When Emily returns home, she finds Luke there with his things packed. He’s moving to San Francisco, where he has secured an interview with a venture capital fund. As he explains his plans, Emily appears increasingly incredulous: Why is he not apologizing for sexually assaulting her? Is he really going to pretend he hasn’t been gaslighting her since she got this promotion? When she confronts him, Luke is shocked and denies that he did any such thing, even after Emily shows him the bruise on her face. Angry, she grabs a knife from the kitchen and forces him to get on his knees and beg for her forgiveness. Though he’s initially reluctant, Luke quickly realizes that Emily means business when she slices his arm. As blood drips on the floor, Luke tearfully apologizes and asks what he can do to make things right. “I will do anything to make it OK for you,” he sobs. As she kneels down next to him, Emily has only one thing to say: “Now wipe the blood off my floor, and get out. I’m done with you now.”

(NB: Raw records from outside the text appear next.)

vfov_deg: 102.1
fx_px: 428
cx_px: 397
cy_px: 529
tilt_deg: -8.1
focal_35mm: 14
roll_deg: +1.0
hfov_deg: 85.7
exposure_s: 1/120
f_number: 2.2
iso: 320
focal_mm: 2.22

For Domont, that final scene holds the true meaning of the film. “While there are elements of female rage, the last scene is not about female revenge, it’s about holding a man accountable and getting him to face his own inferiority,” she says. “Luke’s inability to own up to that causes both of them so much pain and so much destruction. For me, the whole film really builds up to the moment when Emily finally gets Luke to acknowledge his own failure and his own weakness, when he finally mutters the words ‘I’m nothing’ — because more than being a film about female empowerment, this is really a film about male fragility.”

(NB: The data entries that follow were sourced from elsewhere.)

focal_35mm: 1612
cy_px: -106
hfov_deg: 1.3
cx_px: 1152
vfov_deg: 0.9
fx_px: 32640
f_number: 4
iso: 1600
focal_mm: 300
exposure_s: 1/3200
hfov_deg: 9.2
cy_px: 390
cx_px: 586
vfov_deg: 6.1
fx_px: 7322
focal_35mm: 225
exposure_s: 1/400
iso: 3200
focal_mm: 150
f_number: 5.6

Director of photography Menno Mans and director Chloe Domont
Sergej Radovic/Netflix

Domont rehearsed this emotionally demanding climax with Dynevor and Ehrenreich multiple times ahead of filming to make sure the actors felt safe and comfortable to let loose. “It was a tricky scene with stunts and special effects and, of course, demanding [in terms of] performance,” she says. To avoid having to interrupt the actors for camera setups, the director brought in a crane to track Dynevor from the moment she enters the apartment to when she says her final line. 

“I wanted Phoebe to lean into Emily’s pain, which ultimately fuels her fury,” says Domont. “And the more we could get Emily’s pain to drive her actions in that final scene, the more empathetic those actions would be. No matter how ugly they are, we as the audience will understand where she’s coming from and why she chooses to act out in this way. Phoebe delivered that on the most heartbreaking level. You feel her pain, and even her love, pulsing through that scene. She knocked it out of the park.”

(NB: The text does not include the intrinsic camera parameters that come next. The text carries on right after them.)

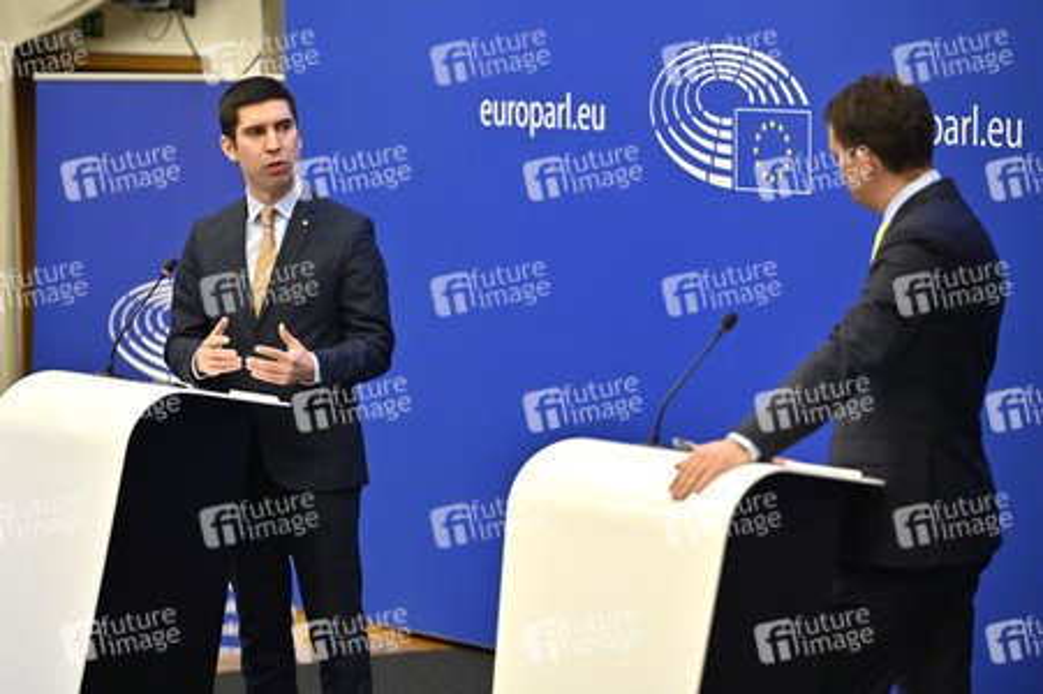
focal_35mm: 145
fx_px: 4198
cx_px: 522
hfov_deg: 14.2
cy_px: 347
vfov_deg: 9.4
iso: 1600
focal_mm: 145
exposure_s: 1/400
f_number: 2.8
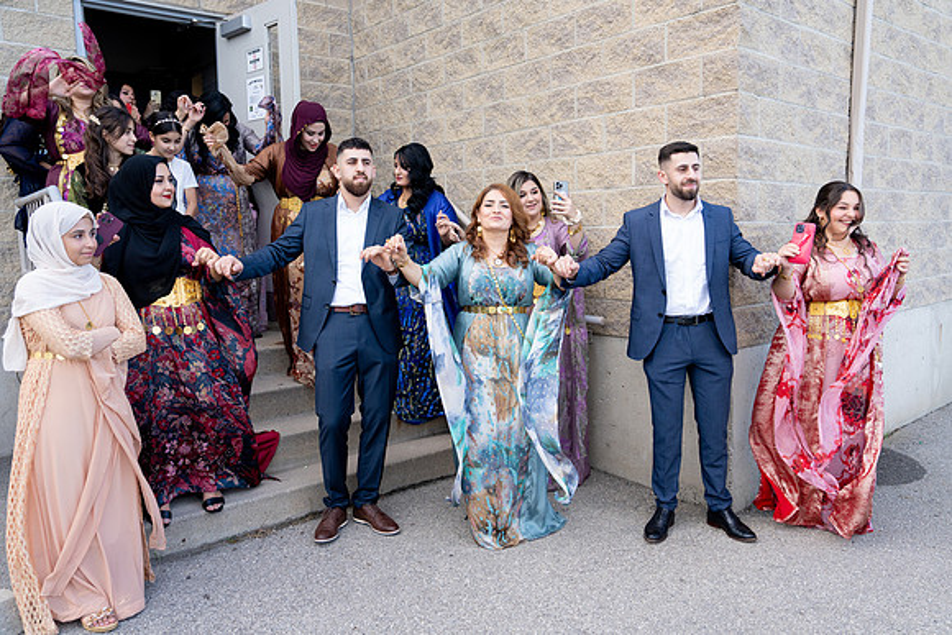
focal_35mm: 26
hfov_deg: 69.4
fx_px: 688
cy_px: 318
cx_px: 476
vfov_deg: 49.6
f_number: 2.8
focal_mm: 26
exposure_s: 1/1250
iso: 800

Phoebe Dynevor as Emily and Alden Ehrenreich as Luke

What happens to Luke and Emily?

Though the movie cuts to black right after Emily’s parting line, Domont understandably has thoughts about where the characters go from there. “I think that’s the last time Emily ever involves herself with a man like that,” she says. “The knife drop for me is a real mic drop — she’s done, she’s over it. She’s going to continue to focus on her career without walking on eggshells, and she’s going to see the red flags before diving headfirst with someone else again.”

As for Luke, Domont sees the violent face-off as the moment that finally breaks through to him. “I think that if Emily had just let him walk out that door without that kind of confrontation, he would have continued to fail upwards, believing his own narrative about how he was wronged and deprived of what he ‘deserved,’ ” she says. “By forcing him to acknowledge the brutality he inflicted on her, as well as face his own failures on a deep emotional level, my hope is that he would actually learn from that and he would, at the very least, do better next time.” 

Even so, the director points to an earlier, bloodless scene in the film as the one she personally finds the most cathartic. “The most gratifying scene to film in terms of Emily biting back [was] when they get into a screaming match around the kitchen counter, when she finally tells him that Campbell wanted to fire him because he’s the one who’s weak,” she says. “Emily fights back with her words, which are arguably more cutting than the literal slice that she gives Luke in the end.”